Il presidente del Catania, Rosario Pelligra, ha commentato ufficialmente la decisione delle autorità di vietare la trasferta ai residenti in Sicilia per il match contro il Benevento. Le sue parole riflettono amarezza ma anche un forte senso di protezione verso la piazza catanese.
Il sostegno negato
Pelligra ha espresso profondo rammarico per l’assenza dei sostenitori rossazzurri al “Vigorito”, sottolineando come il calore della gente di Catania sia un elemento fondamentale per la squadra: “Siamo molto dispiaciuti. Sappiamo quanto i nostri tifosi tengano a seguire il Catania ovunque e quanto il loro supporto sia una spinta incredibile per i ragazzi in campo”.
La difesa della tifoseria
Il numero uno del club ha voluto rimarcare il comportamento tenuto finora dalla tifoseria etnea, definendola un modello di passione. Pelligra ha evidenziato che i supporter rossazzurri hanno sempre dimostrato grande maturità, rispettando le regole e sostenendo la maglia con civiltà in ogni occasione. Per il presidente, vedere il settore ospiti chiuso è una ferita, poiché la presenza del pubblico catanese rappresenta un valore aggiunto per l’intero campionato di Serie C in termini di spettacolo e partecipazione.
L’appello alla squadra
Nonostante il divieto, il messaggio di Pelligra è chiaro: la squadra dovrà giocare anche per chi non potrà essere sugli spalti. L’obiettivo è trasformare questa delusione in energia positiva per affrontare una delle gare più difficili della stagione, mantenendo alta la bandiera del Catania.

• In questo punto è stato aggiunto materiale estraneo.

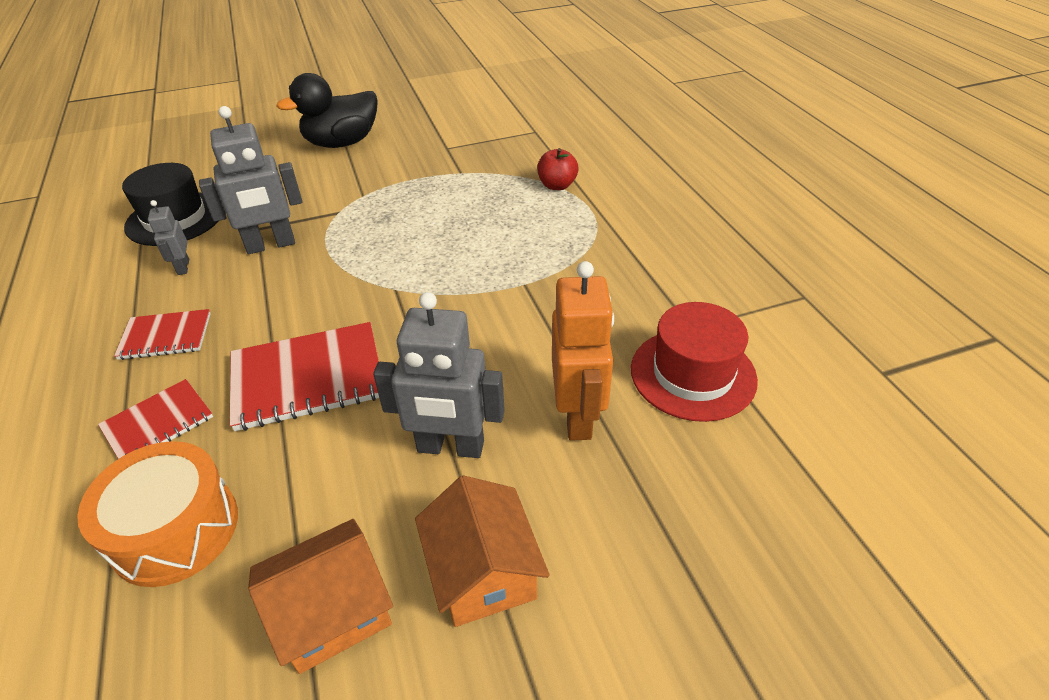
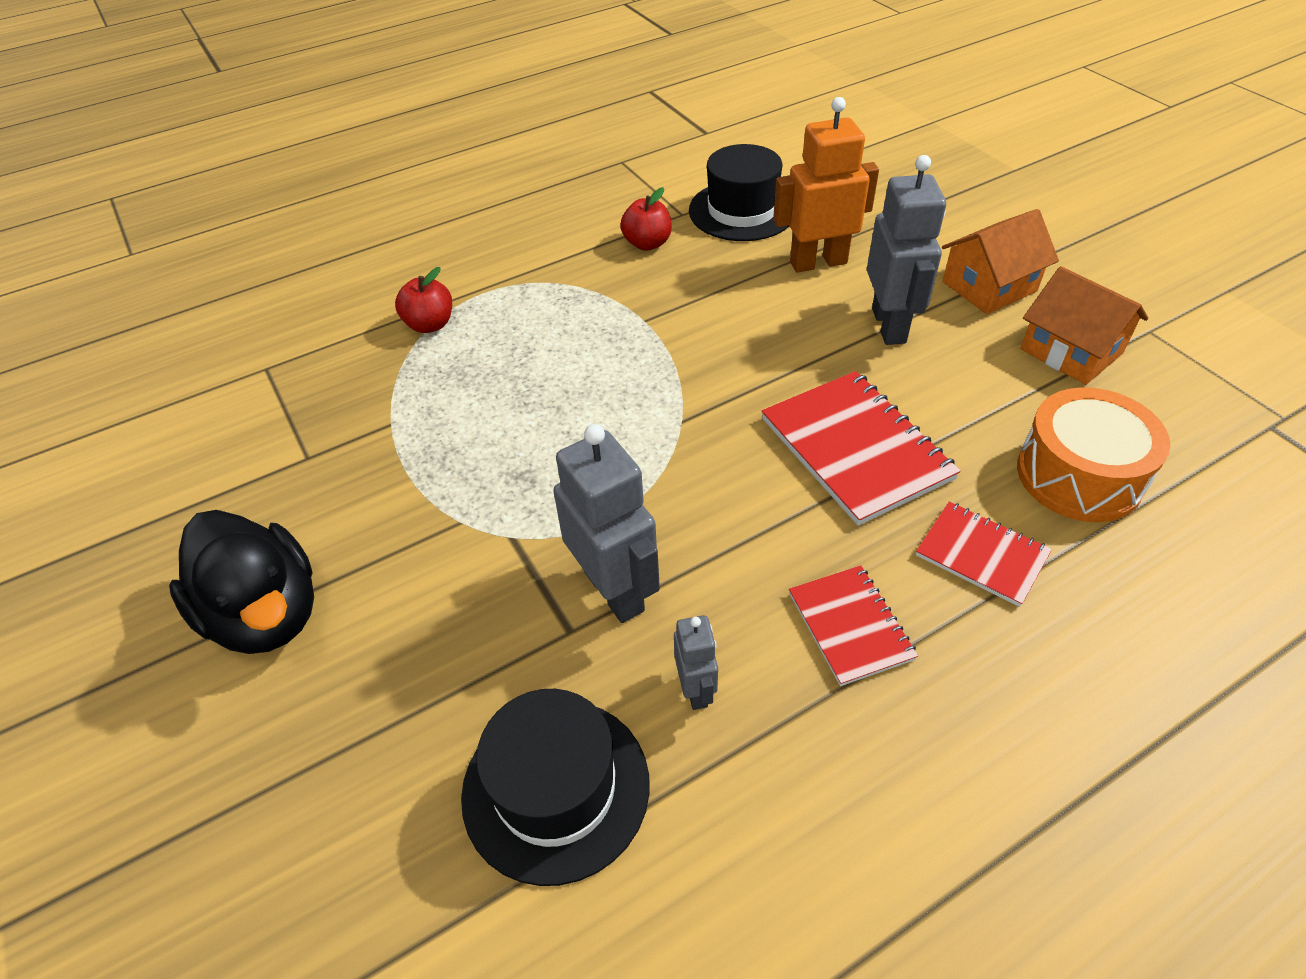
camera: 100 degrees left, 5 degrees up
(183, 267) = (696, 689): grey robot -> grey robot turned 75 degrees counterclockwise
(640, 298) = (647, 243): none -> red apple
(693, 374) = (742, 211): red hat -> black hat

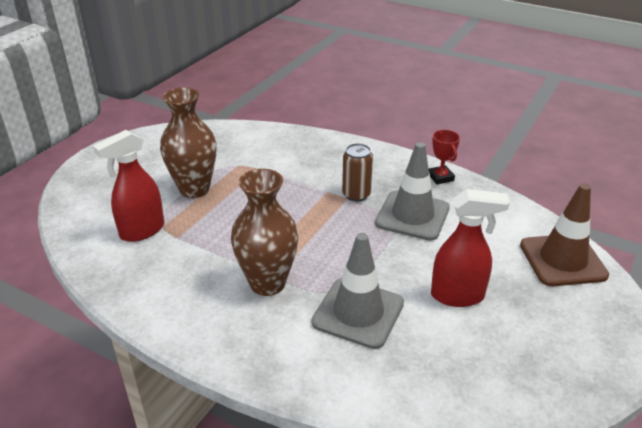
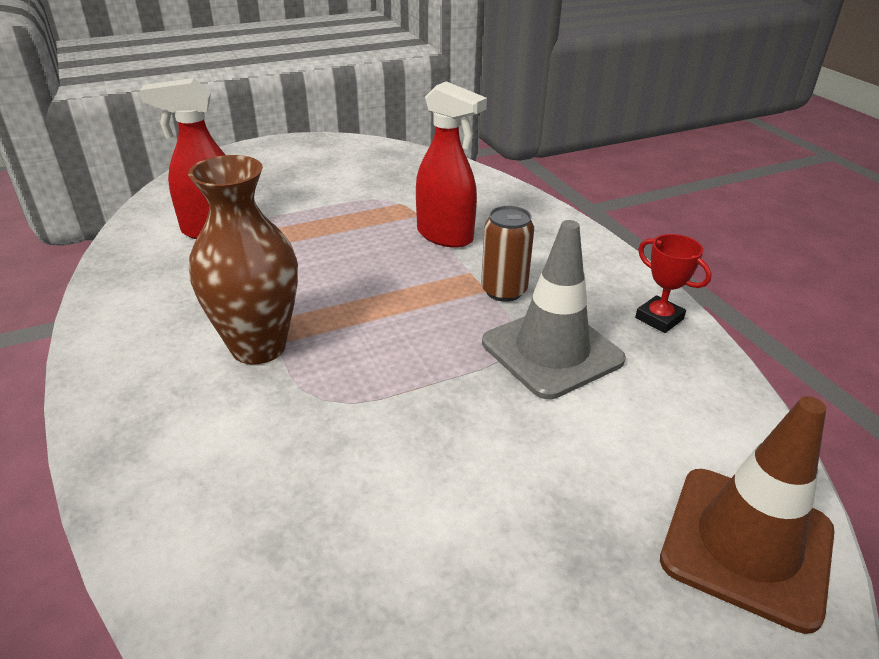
camera: 35 degrees right, 0 degrees up
(194, 189) = (320, 210): brown vase -> none
(358, 313) = (314, 442): grey traffic cone -> none
(440, 177) = (659, 318): red trophy -> red trophy turned 60 degrees counterclockwise
(457, 296) = (485, 500): red spray bottle -> red spray bottle (445, 236)

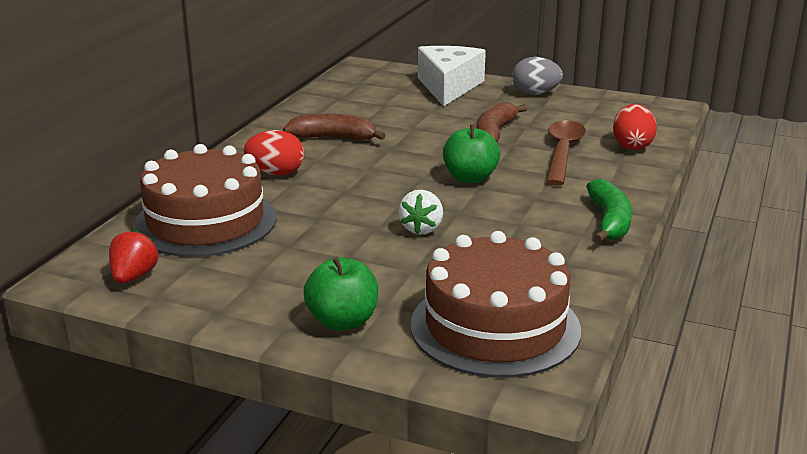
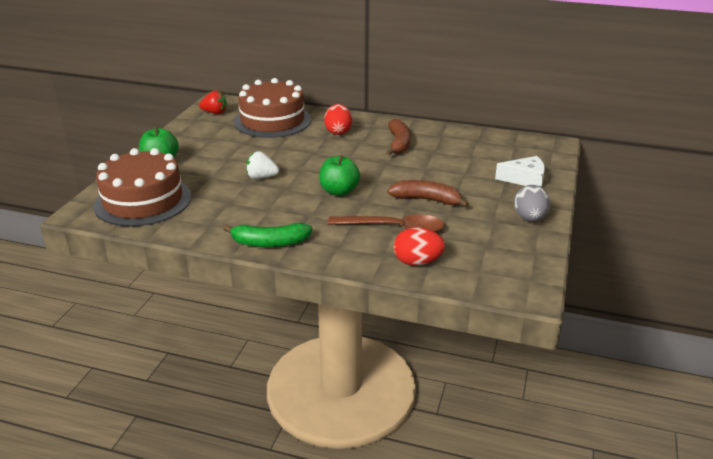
camera: 85 degrees right, 5 degrees up
(449, 87) = (525, 179): white cheese -> white cheese, size x0.63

Pellagra: “Presenteremo ricorso”
“Il Catania presenterà un ricorso urgente per evidenti ragioni sostanziali – ha annunciato il presidente del club – . La tempistica del provvedimento, che giunge due giorni dopo l’apertura della prevendita ed a poco più di 24 ore dal fischio d’inizio, rappresenta un’ulteriore penalizzazione nei confronti dei nostri sostenitori e quindi della nostra società. 1.369 persone si erano legittimamente organizzate per una trasferta infrasettimanale e una partita notturna, pianificando di conseguenza anche la vita familiare e lavorativa”.